Conditional Image Generation with PixelCNN Decoders
Aaron van den Oord
and
Nal Kalchbrenner
and
Oriol Vinyals
and
Lasse Espeholt
and
Alex Graves
and
Koray Kavukcuoglu
arXiv e-Print archive - 2016 via Local arXiv
Keywords:
cs.CV, cs.LG
First published: 2016/06/16 (8 years ago) Abstract: This work explores conditional image generation with a new image density
model based on the PixelCNN architecture. The model can be conditioned on any
vector, including descriptive labels or tags, or latent embeddings created by
other networks. When conditioned on class labels from the ImageNet database,
the model is able to generate diverse, realistic scenes representing distinct
animals, objects, landscapes and structures.

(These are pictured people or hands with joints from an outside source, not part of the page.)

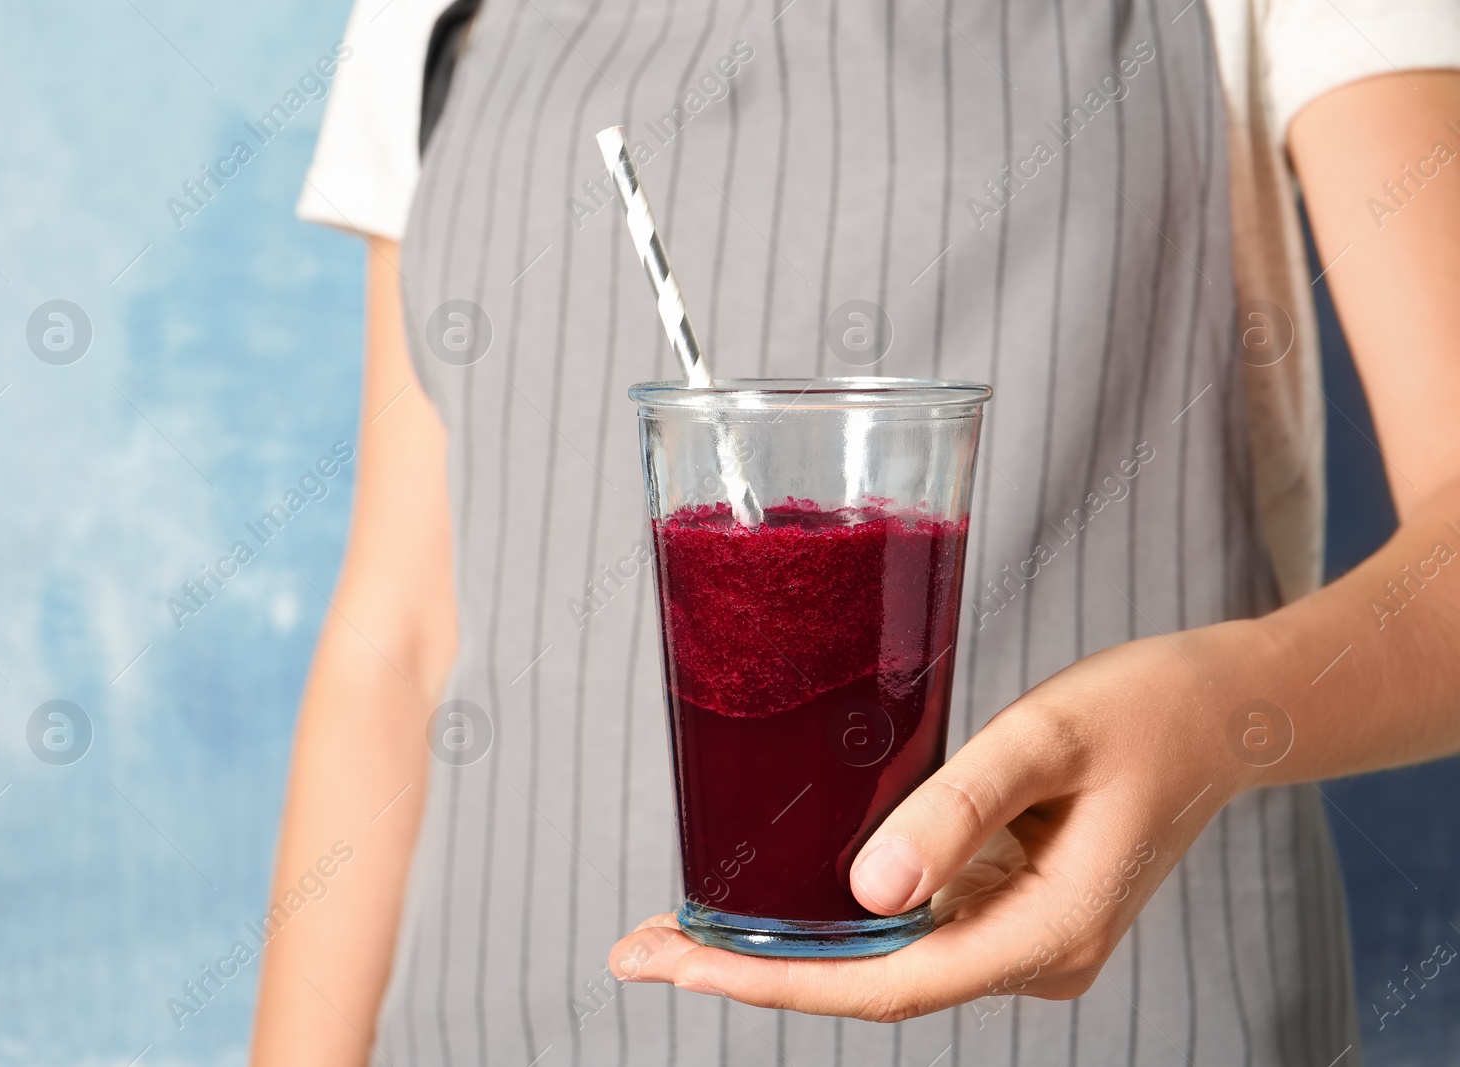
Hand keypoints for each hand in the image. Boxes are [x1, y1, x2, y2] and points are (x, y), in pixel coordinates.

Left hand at [609, 623, 1258, 1020]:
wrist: (1223, 709)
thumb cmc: (1145, 710)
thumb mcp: (1043, 740)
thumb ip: (955, 811)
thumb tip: (862, 895)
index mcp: (1044, 935)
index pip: (885, 985)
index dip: (774, 982)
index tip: (677, 967)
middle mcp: (1029, 956)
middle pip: (869, 983)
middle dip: (751, 972)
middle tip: (639, 950)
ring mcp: (1019, 937)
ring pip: (883, 960)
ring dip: (782, 949)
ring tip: (680, 931)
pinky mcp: (1010, 906)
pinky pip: (908, 926)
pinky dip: (831, 919)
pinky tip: (769, 902)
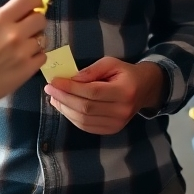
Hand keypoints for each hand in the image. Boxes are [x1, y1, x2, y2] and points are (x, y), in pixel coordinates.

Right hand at [0, 0, 46, 106]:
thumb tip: (11, 9)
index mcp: (0, 20)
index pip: (29, 0)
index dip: (35, 1)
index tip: (33, 6)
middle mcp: (15, 33)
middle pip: (41, 19)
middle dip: (36, 21)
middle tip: (28, 28)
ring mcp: (24, 52)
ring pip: (43, 38)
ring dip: (35, 41)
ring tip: (24, 46)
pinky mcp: (29, 68)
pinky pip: (43, 56)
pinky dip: (36, 56)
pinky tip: (25, 59)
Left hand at [43, 57, 165, 134]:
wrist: (144, 89)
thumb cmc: (125, 73)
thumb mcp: (111, 63)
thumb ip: (92, 70)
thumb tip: (72, 79)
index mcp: (124, 91)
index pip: (92, 92)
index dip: (70, 88)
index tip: (54, 82)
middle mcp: (122, 110)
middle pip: (85, 108)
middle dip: (64, 98)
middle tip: (50, 89)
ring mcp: (117, 124)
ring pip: (83, 120)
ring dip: (65, 109)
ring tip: (54, 98)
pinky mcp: (111, 130)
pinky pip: (86, 127)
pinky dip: (72, 117)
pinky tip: (65, 107)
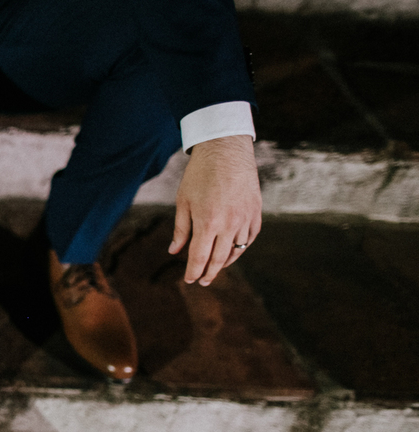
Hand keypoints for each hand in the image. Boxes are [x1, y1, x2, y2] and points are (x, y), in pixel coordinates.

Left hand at [169, 135, 260, 285]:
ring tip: (216, 269)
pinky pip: (251, 238)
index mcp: (208, 222)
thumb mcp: (183, 201)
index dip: (193, 272)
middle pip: (219, 259)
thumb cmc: (199, 174)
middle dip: (209, 273)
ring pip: (237, 251)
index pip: (199, 257)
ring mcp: (245, 218)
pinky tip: (233, 252)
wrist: (226, 150)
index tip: (189, 280)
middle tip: (203, 281)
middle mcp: (229, 224)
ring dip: (226, 263)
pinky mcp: (256, 212)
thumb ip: (180, 229)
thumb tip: (174, 252)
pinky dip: (242, 248)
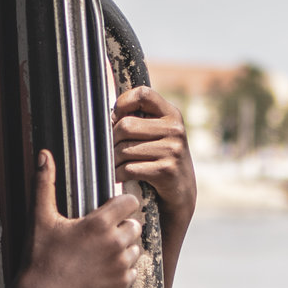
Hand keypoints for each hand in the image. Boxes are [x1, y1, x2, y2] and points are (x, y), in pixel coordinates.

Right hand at [6, 151, 141, 287]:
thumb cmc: (40, 256)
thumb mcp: (41, 218)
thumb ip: (45, 183)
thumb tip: (44, 155)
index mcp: (99, 223)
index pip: (129, 201)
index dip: (121, 202)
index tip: (111, 207)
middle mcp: (115, 243)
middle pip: (135, 224)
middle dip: (122, 225)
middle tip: (102, 232)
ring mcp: (120, 265)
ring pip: (135, 247)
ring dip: (124, 247)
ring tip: (101, 251)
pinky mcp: (120, 284)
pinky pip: (132, 270)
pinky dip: (122, 268)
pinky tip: (102, 268)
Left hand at [112, 85, 195, 234]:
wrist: (181, 193)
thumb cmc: (161, 160)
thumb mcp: (159, 134)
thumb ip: (140, 120)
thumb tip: (106, 117)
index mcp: (171, 114)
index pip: (143, 94)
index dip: (123, 103)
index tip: (116, 117)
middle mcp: (175, 129)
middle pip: (125, 126)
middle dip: (112, 140)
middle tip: (111, 150)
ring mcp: (172, 150)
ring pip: (124, 149)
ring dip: (113, 160)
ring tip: (116, 165)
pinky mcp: (166, 171)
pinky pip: (128, 168)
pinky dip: (118, 174)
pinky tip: (120, 176)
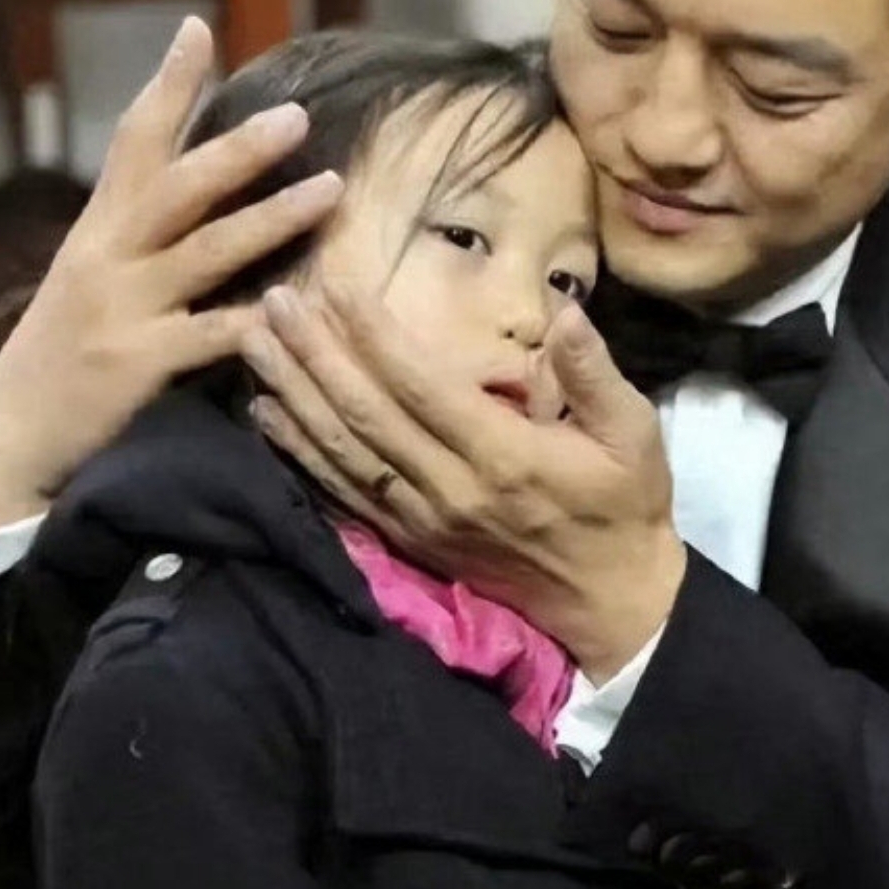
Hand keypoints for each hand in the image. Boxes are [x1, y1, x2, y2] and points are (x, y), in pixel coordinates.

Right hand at [0, 18, 342, 532]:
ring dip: (272, 218)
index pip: (134, 140)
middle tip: (296, 116)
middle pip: (180, 188)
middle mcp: (108, 257)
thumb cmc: (63, 347)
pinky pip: (210, 337)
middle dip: (238, 149)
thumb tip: (199, 174)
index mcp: (99, 228)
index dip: (167, 85)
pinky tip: (296, 306)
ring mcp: (123, 309)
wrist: (9, 434)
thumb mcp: (90, 273)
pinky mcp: (138, 364)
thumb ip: (138, 226)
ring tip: (332, 189)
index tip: (198, 28)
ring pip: (208, 252)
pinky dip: (255, 321)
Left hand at [243, 284, 686, 682]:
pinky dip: (300, 454)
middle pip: (365, 417)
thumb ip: (597, 374)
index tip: (337, 286)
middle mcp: (451, 489)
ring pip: (343, 454)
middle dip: (314, 356)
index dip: (373, 337)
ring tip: (253, 344)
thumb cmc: (624, 506)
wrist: (610, 603)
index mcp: (504, 456)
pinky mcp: (410, 542)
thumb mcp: (634, 434)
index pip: (422, 388)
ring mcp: (423, 521)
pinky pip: (342, 495)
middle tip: (274, 301)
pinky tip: (267, 417)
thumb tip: (564, 314)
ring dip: (294, 397)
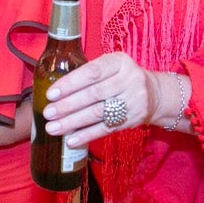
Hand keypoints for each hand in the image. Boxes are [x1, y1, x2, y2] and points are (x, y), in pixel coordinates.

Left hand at [42, 52, 166, 150]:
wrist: (155, 94)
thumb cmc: (123, 78)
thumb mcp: (112, 66)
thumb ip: (90, 73)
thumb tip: (56, 90)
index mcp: (120, 62)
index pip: (92, 72)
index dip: (70, 84)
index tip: (51, 94)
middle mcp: (129, 80)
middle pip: (94, 94)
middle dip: (67, 105)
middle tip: (48, 113)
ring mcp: (133, 101)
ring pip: (98, 113)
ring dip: (73, 122)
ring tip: (53, 128)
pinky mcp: (133, 119)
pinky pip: (105, 129)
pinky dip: (86, 135)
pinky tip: (71, 140)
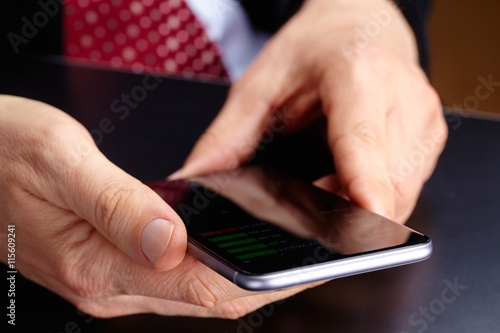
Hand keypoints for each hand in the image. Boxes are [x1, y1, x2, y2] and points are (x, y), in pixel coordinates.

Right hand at [0, 95, 314, 317]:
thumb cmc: (4, 153)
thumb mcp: (61, 162)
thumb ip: (118, 205)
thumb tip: (172, 241)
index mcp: (99, 264)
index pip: (199, 287)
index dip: (257, 282)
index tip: (301, 269)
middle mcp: (109, 281)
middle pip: (205, 296)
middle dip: (262, 284)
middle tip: (309, 261)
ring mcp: (110, 277)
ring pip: (193, 289)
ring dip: (239, 275)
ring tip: (281, 253)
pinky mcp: (110, 263)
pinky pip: (175, 275)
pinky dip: (210, 264)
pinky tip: (228, 244)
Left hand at [173, 0, 446, 222]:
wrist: (360, 25)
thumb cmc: (315, 48)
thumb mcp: (259, 84)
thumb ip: (228, 135)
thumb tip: (196, 177)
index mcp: (360, 76)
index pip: (363, 143)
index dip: (363, 187)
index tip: (359, 222)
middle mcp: (404, 101)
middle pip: (383, 184)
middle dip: (344, 211)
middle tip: (305, 205)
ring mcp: (424, 124)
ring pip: (399, 195)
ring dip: (359, 210)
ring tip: (323, 189)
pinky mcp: (430, 141)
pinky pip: (406, 191)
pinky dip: (372, 201)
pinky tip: (345, 187)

When conditioned on an embedding
produced by a convolutional network given a single image of an unseen face, it
generates a variety of new portraits of the same person with different facial
expressions, poses and lighting conditions. We also show that conditional
PixelCNN can serve as a powerful decoder in an image autoencoder. Additionally,
the gated convolutional layers in the proposed model improve the log-likelihood
of PixelCNN to match the state-of-the-art performance of PixelRNN on ImageNet,
with greatly reduced computational cost.